Durch die Entwicklung des Radars und die damit verbesserte Zielführung wurden in der Mitte des Zweiten Weltkriegs viele Scheinanlagen wirkungslos.
Bekannte Scheinanlagen in Deutschland
- Brasilien, Attrappe des Stuttgarter Hauptbahnhofs bei Lauffen am Neckar
- Costa Rica, Attrappe des Fliegerhorstes Schwäbisch Hall-Hessental bei Feßbach-Rüblingen[2]
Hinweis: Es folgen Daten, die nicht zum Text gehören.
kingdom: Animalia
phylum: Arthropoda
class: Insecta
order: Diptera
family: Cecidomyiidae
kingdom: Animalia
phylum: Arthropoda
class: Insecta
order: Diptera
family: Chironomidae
- Kruppsche Nachtscheinanlage, Attrappe der Kruppschen Gußstahlfabrik in Velbert
- Venezuela, Attrappe des Karlsruher Straßenverlaufs im Hardtwald
Literatur
- Ulrich Oertel: Täuschen, tarnen und vernebeln: Spezielle Luftschutzmaßnahmen der Hermann-Göring-Werke im Zweiten Weltkrieg (1939–1945). Selbstverlag, 2012, ISBN 978-3-0003768-8-7.
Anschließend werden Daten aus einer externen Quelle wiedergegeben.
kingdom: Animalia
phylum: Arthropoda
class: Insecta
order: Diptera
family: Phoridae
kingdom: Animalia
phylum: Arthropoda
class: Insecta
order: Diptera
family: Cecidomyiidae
- Jürgen Lohbeck: Das vergessene Scheindorf in Velbert. Die Kruppsche Nachtscheinanlage auf dem Rottberg im Zweiten Weltkrieg 1941–1945. Scala, Velbert 2012, ISBN 978-3-9813898-6-9. (Kurzfassung)
- Elke Janßen-Schnabel: Das Scheindorf der Kruppwerke. In: Denkmalpflege im Rheinland 30,4 (2013), ISSN 0177-2619.
- Jürgen Lohbeck: Der Krieg vor unserer Haustür. Ereignisse, Erlebnisse, Schicksale im Zweiten Weltkrieg in Velbert, Langenberg und Umgebung. Scala, Velbert 2013, ISBN 978-3-9813898-9-0. (Kurzfassung)
- Martin Brehl et al.: Tarn- und Scheinanlagen am Fliegerhorst Uetersen. Unbekannte Maßnahmen im Zweiten Weltkrieg. RWM, Eltville 2014, ISBN 978-3-944988-02-3. [1]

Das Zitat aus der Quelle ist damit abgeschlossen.